1. Radical mastectomy
Halsted's operation modified by Han Gensen was adopted, that is, thin skin peeling was used to remove all the fat and lymphoid tissues of breast and superficial skin, pectoralis major, pectoralis minor and intermuscular lymph nodes, and armpit. This kind of operation is still widely used in China. Its advantage is that it can thoroughly clean the local cancer tissue and axillary lymph nodes with cancer metastasis, and basically achieve the purpose of local cure. The local recurrence rate after operation is low, and it is mainly used for clinical stage II and III patients.
2. Improved radical operation
There are two types: radical mastectomy with preservation of pectoralis major and pectoralis minor (Auchincloss operation) and radical mastectomy with preservation of pectoralis major only (patey operation). The main advantages of modified radical operation are preserving pectoralis major muscle, making the appearance of chest wall close to normal, reducing edema of upper limbs after operation and maintaining good function, which provides conditions for breast reconstruction after operation. It is mainly used for clinical stage I and II patients, and the ideal indication is micro-cancer wabebo. The 10 year survival rate of patients with microcarcinoma is 95%. However, axillary lymph nodes with obvious swelling and adhesion are generally not used.
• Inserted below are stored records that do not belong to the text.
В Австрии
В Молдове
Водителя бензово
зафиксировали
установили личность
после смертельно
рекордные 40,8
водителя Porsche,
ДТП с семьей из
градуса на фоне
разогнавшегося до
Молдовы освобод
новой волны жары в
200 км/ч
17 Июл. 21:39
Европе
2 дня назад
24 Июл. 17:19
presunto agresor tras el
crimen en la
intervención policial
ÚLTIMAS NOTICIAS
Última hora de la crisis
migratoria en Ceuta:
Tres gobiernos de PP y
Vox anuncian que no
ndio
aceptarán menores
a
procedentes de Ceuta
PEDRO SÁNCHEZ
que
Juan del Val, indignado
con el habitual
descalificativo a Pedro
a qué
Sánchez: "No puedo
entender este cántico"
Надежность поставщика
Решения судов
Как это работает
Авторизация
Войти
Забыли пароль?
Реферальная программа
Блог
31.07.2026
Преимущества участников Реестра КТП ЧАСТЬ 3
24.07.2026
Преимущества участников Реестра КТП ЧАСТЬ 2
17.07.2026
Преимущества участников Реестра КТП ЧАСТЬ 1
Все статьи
Extended radical operation is to remove lymph nodes in 1~4 intercostal internal mammary region during radical operation, and there are two kinds of extrapleural operation (urban operation) and intrapleural operation (margottni operation). The advantage of this operation is that the lymph nodes in the internal mammary region are removed, and all the primary lymphoid tissues of the breast are completely removed. Compared with the classic radical operation, the local recurrence rate is reduced. But its complications are more than other operations. It is mainly used for stage II and III cases, especially for patients whose cancer focus is located inside and in the center of the breast.
3. Simple mastectomy
It's a reduction surgery, only a mastectomy and a pectoralis major fascia resection. This kind of operation is between modified operation and partial resection, which has little advantage and is generally not used.
4. Partial mastectomy
It refers to a segmental or partial mastectomy with axillary lymph node dissection. There are four types: ① lump type; ② Tyler resection); The tumor and a little surrounding breast tissue. ③ Wedge resection; ④ Square resection. This operation is widely used in Europe and America. Its main advantages are less trauma, breast shape preservation and postoperative chemotherapy. The curative effect is close to that of modified radical operation, but the local recurrence rate is high. It is mainly used for patients with early breast cancer who want to keep breast shape. However, in order to ensure the success of the operation, we must strictly grasp the surgical indications, be familiar with the surgical methods, and cooperate closely with pathologists to ensure that there is no tumor at the edge of the specimen. Postoperative local radiotherapy is needed to remove residual tumors inside and outside the breast and ensure the appearance of the breast. In order to cooperate with the timely implementation of comprehensive treatment, Stewart transverse prismatic incision should be used to reduce tension; Pay attention to protect the pectoralis major nerve from injury during operation; Free flap is moderate. Avoid postoperative wound necrosis caused by electric knife burning skin; Thoroughly stop bleeding, smooth drainage, properly bandage the wound, and prevent subcutaneous effusion and secondary infection.